[[ Reading text open ]]

Sunday, September 23, 2007


The United States Steel Corporation (NYSEX) is an integrated steel producer with major production operations in the United States and Central Europe. The company is the world's seventh-largest steel producer ranked by sales (see list of steel producers). It was renamed USX Corporation in 1991 and subsequently United States Steel Corporation again in 2001 when the shareholders of USX spun off its steel-making assets following the acquisition of Marathon Oil in 1982. It is still the largest domestically owned integrated steel producer in the United States, although it produces only slightly more steel than it did in 1902.
U.S. Steel is a former Dow Jones Industrial Average component listed from April 1, 1901 to May 3, 1991. It was removed under its USX Corporation name with Navistar International and Primerica Corporation.

[[ Reading text closed ]]

- Requirement 1:
Answer these from the U.S. Steel text:
(a) Where does the company rank among the world's steel producers by sales?
(b) Between which dates was U.S. Steel listed on the Dow Jones Industrial Average?
(c) Which two companies were removed from that index together with it?
- Requirement 2: Extend the U.S. Steel text with a further paragraph that picks up after its final sentence.
The lines that follow have no connection to the U.S. Steel text.

[[ Input data open ]]

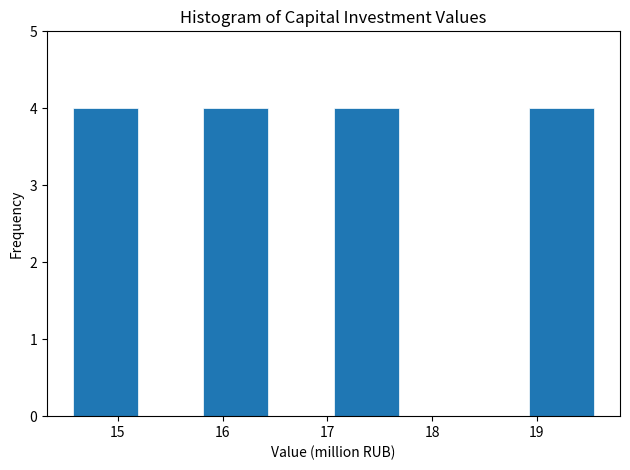

How tall is the bar that spans 14.6 to 15.2 on the x-axis? Neither the bar edges nor the heights are printed on the chart, so give them approximately, as read against the axes.

4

[[ Input data closed ]]

- Exercise output 1:
(a) Seventh-largest
(b) April 1, 1901 to May 3, 1991
(c) Navistar International and Primerica Corporation

- Exercise output 2:
U.S. Steel History
U.S. Steel maintained the labor policies of Andrew Carnegie, which called for low wages and limited unionization. The Amalgamated Association of Iron and Steel Workers union that represented workers at the Homestead, Pennsylvania plant was, for many years, broken after a violent strike in 1892. U.S. Steel defeated another strike in 1901, the year it was founded. U.S. Steel built the city of Gary, Indiana in 1906, and 100 years later it remains the location of the largest integrated steel mill in the Northern Hemisphere. U.S. Steel did reach an impasse with unions during World War I, when under pressure from the Wilson Administration it relaxed its opposition to unions enough to allow some to operate in certain factories. It returned to its previous policies as soon as the war ended, however, and in a 1919 strike defeated union organizing efforts by William Z. Foster of the AFL, later a leader of the Communist Party of the United States of America.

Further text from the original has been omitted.